We woke up around 6am, in an attempt to beat the heat of the day up to the top of the mountain. Even more breathtaking than the setting sun from the night before was Baboquivari’s shadow out across the desert.
I stuffed my harness into the brain of my pack along with some water and a few granola bars for the day. I offered to carry the rack for my group, which I quickly learned was more trouble than it was worth while also carrying a brain, I felt like a lopsided cow slowly jingling and jangling up the trail.
We hiked to the base of the cliffs and cached our hiking boots and back-packs. Making our way from the gear cache to the beginning of the climb itself was exciting, we kept our left hands in contact with the one cliff while making sure not to veer too far to the right or risk careening off another cliff.
Then the climbing began. Baboquivari loomed over us, like the fin of some giant stone shark. Now, the climbing wasn’t actually all that difficult. We took it slow, placing gear and moving up the rock, but I don’t think I found any moves that were harder that 5.9, but as we climbed the drop on either side of us went quickly from 40 feet to hundreds of feet. Those pieces of gear that I felt unsure about suddenly began calling out to me for extra attention.

This was the first time I had done anything that was six pitches long, and it was fantastic. The exposure, while scary, was really awe-inspiring, it felt wonderful to look out and be thousands of feet above the desert floor below. We finally reached the top after about three hours of climbing, the view exploding out around us. I had intelligently left my sunscreen at camp, and so I immediately attempted to hide my sun-burned neck under a bush for a few minutes before giving up. I’ve been on top of a lot of mountains, and the view from this one was spectacular, and probably more so because I knew that I had just climbed up the darn thing. My only regret is that there was a fair amount of smog, I assume blowing in from L.A., that took away just a bit of the awe.

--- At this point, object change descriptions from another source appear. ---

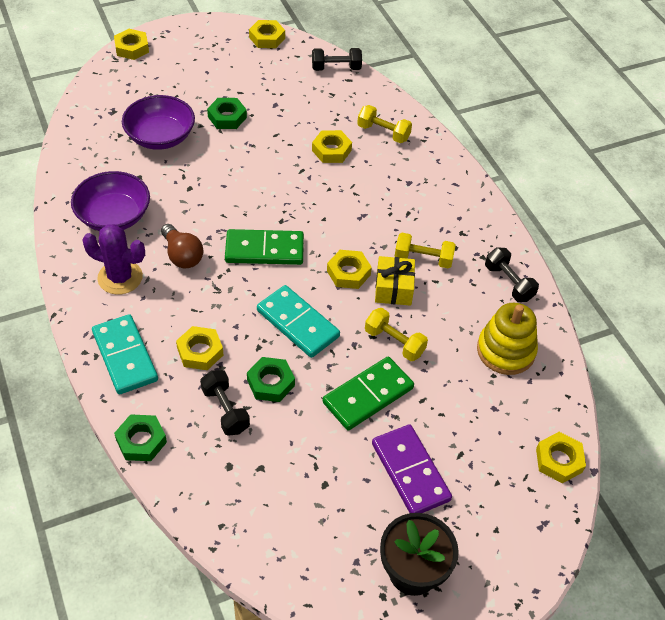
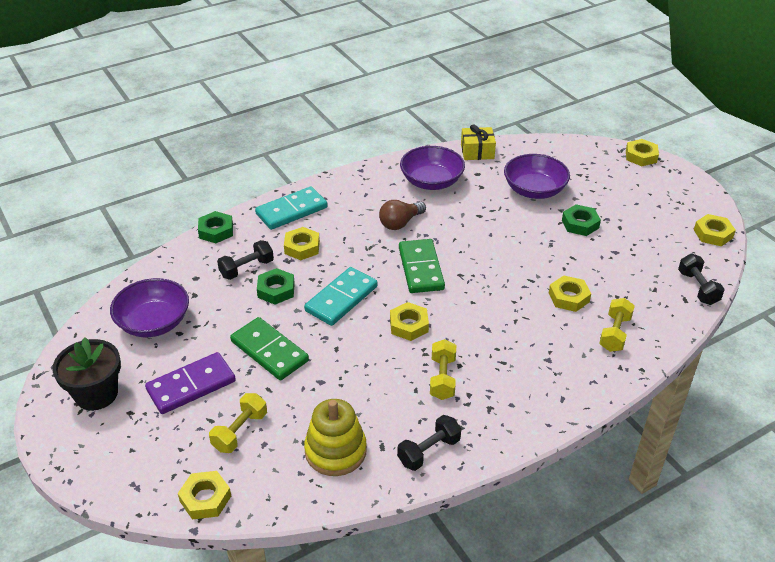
camera: 85 degrees right, 10 degrees down
purple cactus [82,224,145,295] -> none
yellow dumbbell [365,308,428,361] -> yellow dumbbell moved to [209,393,267,453]
yellow gift [375,256,415,306] -> yellow gift moved to [461,124,496,160]
none -> purple bowl [110,278,189,337]

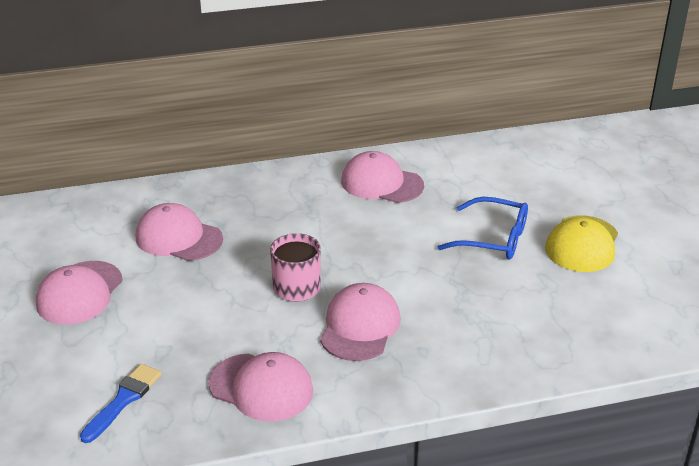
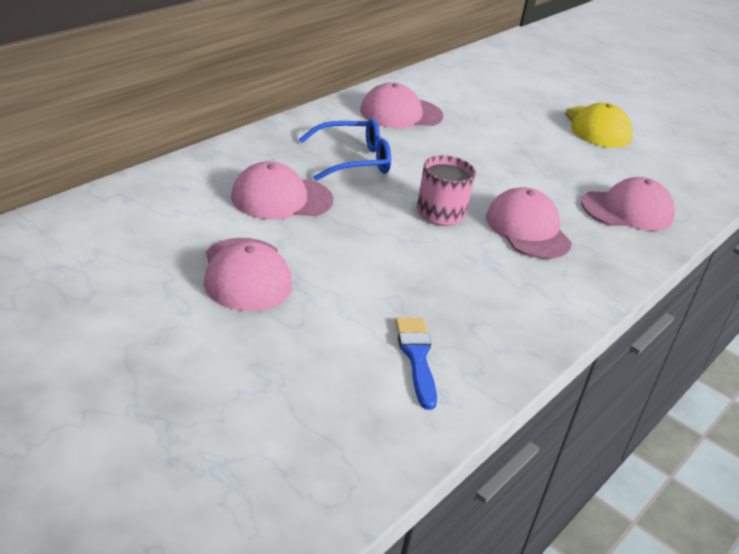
camera: 40 degrees left, 0 degrees up
pink cap [208,352,313,422] -> pink cap moved to [581,177,675,231]
blue glasses [438,197,528,259] -> blue glasses moved to [299,118,391,181]

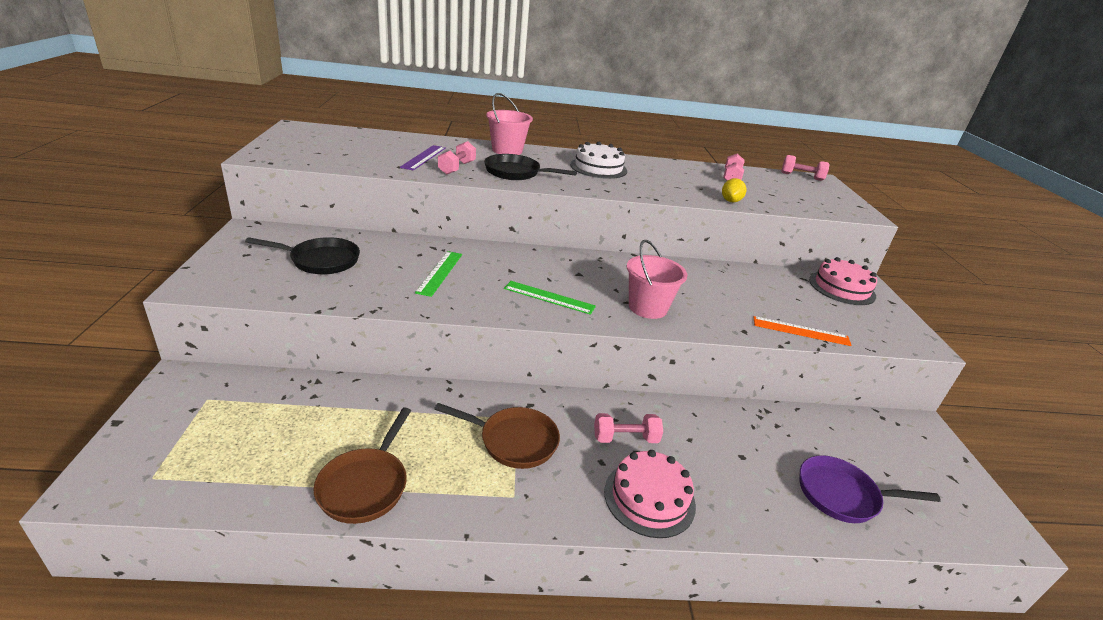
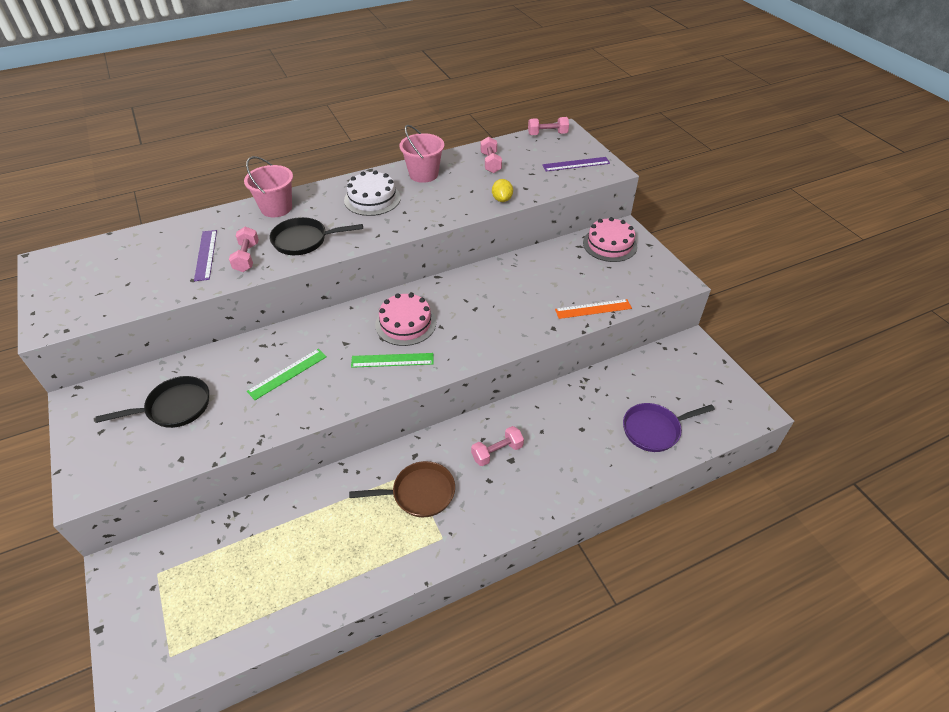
camera: 20 degrees left, 15 degrees up
brown pan [313,408,411,524] -> none
green ruler [415,251,462,297] -> green ruler turned 60 degrees clockwise [247,349,327,400]
pink cake [604,450,696,538] -> pink cake moved to [375,293,436,346]
pink bucket [626,240,687,319] -> pink bucket moved to [399,125,444,183]
none -> purple ruler [542,157,610,171]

The descent from the peak was probably the most scenic and most fun descent off a mountain I’ve every experienced, clambering down along the cliff face made me wish I could do this sort of thing all the time. We got back to camp much faster than the time it had taken to reach the climbs earlier that morning, and we were packed and ready to go within ten minutes of reaching the campsite.

Now I am a person that likes to think about experiences like this after they happen, so I took the front of the line and sped down the trail, my mind ablaze with activity. By the time I was within five minutes of the van, I was a good half mile ahead of the group.
I was within two minutes of the van, really ready to take off my pack and relax on the ride home, and was strolling over a dry creek bed when suddenly there was something moving in the bushes off to my left. Something Big. Something making lots of noise.
Before we began hiking, one of the locals had mentioned to us that there were cougars that patrolled the slopes of Baboquivari quite frequently. I’ve been through a few wilderness first aid and wilderness survival classes, I know it’s a bad idea to be alone with a cat that large. Looking around slowly, I bent down and picked up a large rock. I knew my pack would protect me if it tried to leap on my neck, so I kept that on. I wondered if I should just wait silently until the rest of the group caught up with me, but that could take a long time.
Scanning the brush, I sidled along the trail, careful to be as quiet as possible. Slowly moving towards the van, constantly on the look out for a deadly blur out of the undergrowth. I decided to try my luck, and I chuck a small rock into the bushes. The large thing starts at the noise, and then lets out a ferocious roar that you could probably hear from a few hundred meters away. It went like this:
MMMMmmmmmOooooooOOOOOOOOOOOOOoooo.”
I felt a little embarrassed, and did not mention the incident to my class when they found me, 20 minutes later, napping at the van.
As we drove away, the sun was setting again, casting a dark red light on Baboquivari. I stared back as the peak grew smaller and smaller, quite a bit remiss that I’ll only be able to have stand-offs with cows in a classroom setting for another year.